● Exercise requirements
A – Change "regular pioneer" to "full-time volunteer" in the podcast transcript, and write out the passage between "Transcript of OnionUnlimited" and "as an elder.", inclusive.
B – According to the podcast transcript, what was the host's trade?
C – Carry the podcast transcript forward from its last sentence.

● Document passage
══════════════════════════════

Transcript of OnionUnlimited podcast episode 015

HELLO AND WELCOME TO EPISODE 15 OF ONIONUNLIMITED–THE PODCAST. I’m your host, Daniel Torridon. In this short episode, I will answer the question “What would it take for me to return to Jehovah’s Witnesses?”

As it stands now, I’m disfellowshipped and classed as an “apostate”, but I’ve been in this position before, in 2006 to 2009. Despite being accused of apostasy, I somehow managed to get reinstated in 2009, and then for 10 years—until I was disfellowshipped again—I served as a regular pioneer, I did a spell in the foreign language ministry, and I was even being considered for reappointment as an elder.

Despite huge cognitive dissonance—I still believed the things I was disfellowshipped for in 2006—I did a pretty good job of blending in as a Witness. I used to get grief from a few of the brothers and sisters for being one of the “anointed”, but I had some good friends. I enjoyed teaching—from the platform and in my pioneer service—and I was used by the organisation for roles related to circuit assemblies and regional conventions. I was a first aid trainer by trade, and I delivered much of the training for the assemblies and conventions.

══════════════════════════════

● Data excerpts
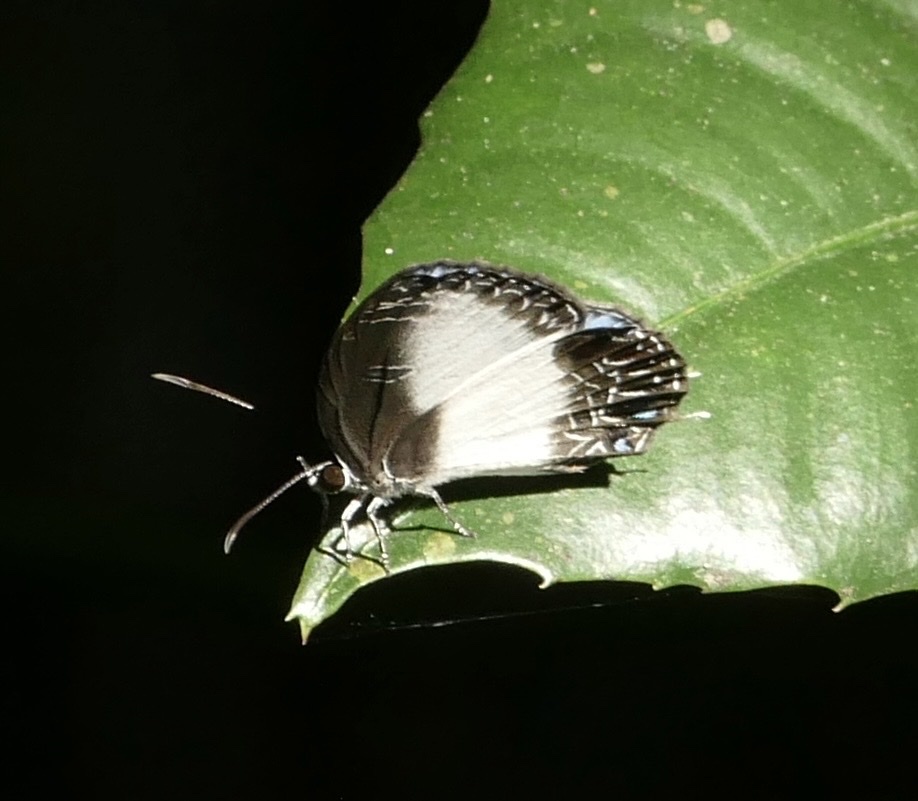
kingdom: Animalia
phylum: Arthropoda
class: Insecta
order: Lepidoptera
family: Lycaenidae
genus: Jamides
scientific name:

══════════════════════════════

● Answers to each task
A –
Transcript of OnionUnlimited podcast episode 015

HELLO AND WELCOME TO EPISODE 15 OF ONIONUNLIMITED–THE PODCAST. I’m your host, Daniel Torridon. In this short episode, I will answer the question “What would it take for me to return to Jehovah’s Witnesses?”

As it stands now, I’m disfellowshipped and classed as an “apostate”, but I’ve been in this position before, in 2006 to 2009. Despite being accused of apostasy, I somehow managed to get reinstated in 2009, and then for 10 years—until I was disfellowshipped again—I served as a full-time volunteer, I did a spell in the foreign language ministry, and I was even being considered for reappointment as an elder.

B – The host was a first aid trainer by trade.

C –
But then, in 2019 due to the way I handled difficulties with my marriage, I ended up disfellowshipped again, only this time it was for “sexual immorality”, so my wife divorced me. I was made homeless, my business—which had a lot of connections within the organisation—failed, and my kids disowned me. I had several mental breakdowns from the trauma of it all and attempted suicide on a number of occasions. I tried to get reinstated again but in the end, I found the process just too traumatic. Eventually, I just walked away and decided I would never return to Jehovah’s Witnesses because I no longer believed it was “the truth”. So, I announced to the elders and my friends and family that I thought Jehovah’s Witnesses was a cult, and thus started my second round as an apostate.

Nevertheless, from time to time I find myself asking, “What would it take for me to return to Jehovah’s Witnesses?” I know! Crazy eh? It’s definitely possible insofar as anyone who commits any sin is allowed to return if they can convince a reinstatement committee that they are repentant enough, and I am genuinely sorry for breaking my marriage vows and God’s law on the sanctity of marriage. However, in my case, just being repentant wouldn’t be enough. I feel if I was to return to the organisation while not believing it is “the truth” that I would just be living a lie, and I don’t want to do that. So, what would need to change in order for me to return to Jehovah’s Witnesses in good conscience?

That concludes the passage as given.